James didn’t go into detail. “I had a few bob on her all right, only for the luck.”

Those Fianna Fáilers who fancy a flutter were raging they missed out, not least because word went around that another politician in Leinster House also made a tidy sum on the O’Connor mare.

It seems Green Party Minister of State Pippa Hackett, an organic farmer and thoroughbred horse breeder who is an excellent judge of form, also backed the right horse.

Wooden hearts

On Wednesday afternoon, Minister for Sport Jack Chambers and Seanad spokesman on sport Shane Cassells made a video to wish Ireland’s cricketers the best of luck in their World Cup qualifying match against the UAE in Oman.
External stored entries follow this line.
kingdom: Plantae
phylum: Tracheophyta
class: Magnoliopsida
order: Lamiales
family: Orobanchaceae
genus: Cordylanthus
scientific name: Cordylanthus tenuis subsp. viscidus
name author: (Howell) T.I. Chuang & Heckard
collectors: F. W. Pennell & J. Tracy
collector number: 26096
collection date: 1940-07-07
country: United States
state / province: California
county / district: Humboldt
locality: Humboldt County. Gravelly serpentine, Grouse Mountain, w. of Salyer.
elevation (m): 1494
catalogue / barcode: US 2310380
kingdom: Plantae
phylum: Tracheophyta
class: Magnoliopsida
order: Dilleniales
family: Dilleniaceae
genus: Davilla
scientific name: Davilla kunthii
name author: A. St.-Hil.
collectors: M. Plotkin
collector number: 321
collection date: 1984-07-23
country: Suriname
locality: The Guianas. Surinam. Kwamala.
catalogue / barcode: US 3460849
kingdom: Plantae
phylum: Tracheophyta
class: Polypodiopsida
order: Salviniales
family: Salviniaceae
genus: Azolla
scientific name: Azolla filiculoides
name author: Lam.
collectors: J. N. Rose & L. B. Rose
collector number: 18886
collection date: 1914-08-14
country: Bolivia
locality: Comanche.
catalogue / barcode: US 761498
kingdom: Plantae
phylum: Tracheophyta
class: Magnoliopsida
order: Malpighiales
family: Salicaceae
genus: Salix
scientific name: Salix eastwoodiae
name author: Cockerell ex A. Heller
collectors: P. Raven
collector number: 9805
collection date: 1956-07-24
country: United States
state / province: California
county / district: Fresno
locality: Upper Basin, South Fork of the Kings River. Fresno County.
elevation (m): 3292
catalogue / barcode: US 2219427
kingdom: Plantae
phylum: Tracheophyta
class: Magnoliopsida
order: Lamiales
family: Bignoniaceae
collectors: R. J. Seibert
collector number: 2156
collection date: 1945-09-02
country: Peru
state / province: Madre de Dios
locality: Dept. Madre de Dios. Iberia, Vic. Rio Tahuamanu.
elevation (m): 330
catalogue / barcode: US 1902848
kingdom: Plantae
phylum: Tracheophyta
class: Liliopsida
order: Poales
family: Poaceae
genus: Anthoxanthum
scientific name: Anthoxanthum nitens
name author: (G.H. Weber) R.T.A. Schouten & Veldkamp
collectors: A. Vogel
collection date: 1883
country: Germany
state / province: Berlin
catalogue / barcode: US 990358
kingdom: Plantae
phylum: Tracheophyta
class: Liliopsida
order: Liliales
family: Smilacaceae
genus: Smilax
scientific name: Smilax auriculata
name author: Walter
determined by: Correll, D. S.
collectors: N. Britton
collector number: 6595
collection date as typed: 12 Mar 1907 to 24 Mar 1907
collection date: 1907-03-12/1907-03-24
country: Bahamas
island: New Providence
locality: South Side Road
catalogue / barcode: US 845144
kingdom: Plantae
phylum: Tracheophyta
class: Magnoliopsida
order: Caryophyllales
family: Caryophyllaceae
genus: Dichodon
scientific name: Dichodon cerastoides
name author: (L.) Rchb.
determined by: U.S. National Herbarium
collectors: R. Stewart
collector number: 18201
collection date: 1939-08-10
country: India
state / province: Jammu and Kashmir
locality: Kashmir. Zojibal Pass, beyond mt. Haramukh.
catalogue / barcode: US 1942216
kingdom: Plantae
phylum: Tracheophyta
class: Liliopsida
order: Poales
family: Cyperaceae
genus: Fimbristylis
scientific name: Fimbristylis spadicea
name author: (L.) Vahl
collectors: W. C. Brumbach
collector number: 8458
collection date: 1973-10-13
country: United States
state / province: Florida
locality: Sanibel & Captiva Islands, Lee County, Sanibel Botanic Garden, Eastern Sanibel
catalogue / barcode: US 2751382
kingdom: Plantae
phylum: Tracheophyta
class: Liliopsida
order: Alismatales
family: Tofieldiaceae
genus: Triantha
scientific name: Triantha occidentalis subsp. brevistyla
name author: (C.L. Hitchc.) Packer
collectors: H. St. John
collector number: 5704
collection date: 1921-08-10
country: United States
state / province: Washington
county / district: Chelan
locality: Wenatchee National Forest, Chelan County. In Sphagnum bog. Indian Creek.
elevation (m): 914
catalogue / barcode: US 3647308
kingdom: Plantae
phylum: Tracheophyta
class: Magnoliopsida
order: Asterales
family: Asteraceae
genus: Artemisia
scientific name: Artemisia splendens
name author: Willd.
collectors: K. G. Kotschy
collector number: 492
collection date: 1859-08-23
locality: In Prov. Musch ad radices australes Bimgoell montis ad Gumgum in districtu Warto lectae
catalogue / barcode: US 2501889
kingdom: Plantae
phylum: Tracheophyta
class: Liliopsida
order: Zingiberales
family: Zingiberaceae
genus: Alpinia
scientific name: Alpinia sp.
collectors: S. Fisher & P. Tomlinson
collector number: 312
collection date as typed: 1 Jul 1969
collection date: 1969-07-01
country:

The short video, which was shot by Fianna Fáil, features excruciating lighthearted banter between the two lads. The opening scene sees a mystified Shane, in shirt sleeves and wearing an Ireland scarf, holding out a cricket bat and saying: “Jack, this ain’t a hurl!”

Inhabiting the role.

And Jack, who has thrown caution to the wind and removed his tie, drawls: “Ah now Shane, did you not know we are playing UAE in the morning. We qualified for the T20 World Cup only in the last number of days.” He is holding a tennis ball in one hand while trying to say his lines and move his arms.

It’s proving a bit of a struggle.

“We play cricket?” cries an incredulous Shane, hamming it up something terrible.

“It’s a cricket bat,” mumbles Jack, half-heartedly pointing at it.

Then they walk towards the camera. Shane does all the talking, sending “real congratulations to the lads for qualifying for the seventh consecutive time for T20 finals”. He rabbits on for a bit as chief whip Chambers ambles along silently beside him and then he says: “Jack, maybe me and you should have a go as well.”

Channelling his inner Cumberbatch, Chambers squeaks “Will he be able to hit it?” before timidly tossing the tennis ball towards his party colleague, who smashes it towards the entrance to Government Buildings and almost takes the head off Leo Varadkar who has just emerged on the steps with some visiting dignitaries.

“A few more inches to the left and I would have guaranteed the full term in office for Micheál Martin,” joked Shane afterwards.

The video went out on social media, with one viewer commenting that Jack Chambers was more wooden than the cricket bat

He had borrowed the cricket bat from former Irish women’s cricket captain Heather Whelan and got some strange looks from colleagues as he walked around Leinster House with it.

“This party has gone to hell,” quipped Cork’s Michael Moynihan when he encountered Shane (steeped in Meath GAA; his uncle Joe Cassells captained the All-Ireland winning side in 1988) strolling along the corridor swinging his bat.

The video went out on social media, with one viewer commenting that Jack Chambers was more wooden than the cricket bat.

Later that night, to round off an action-packed day, the Minister of State visited Coolmine Rugby Club, which recently received a large sports grant from his department. He went for a run-out with the under-23 team, gathering in a long pass and offloading it with what may have been a forward pass.

On this occasion, Jack didn’t take off his tie. He didn’t even remove his coat, but fair play for managing to stay upright and run on the soft turf in his leather work shoes long enough to get the video clip for Twitter.

The following morning in the Dáil, Joe Flaherty, the Fianna TD for Longford Westmeath, gave his verdict on the Minister’s rugby skills.

“Don’t think you’re going to be any threat to Johnny Sexton or Joey Carbery.”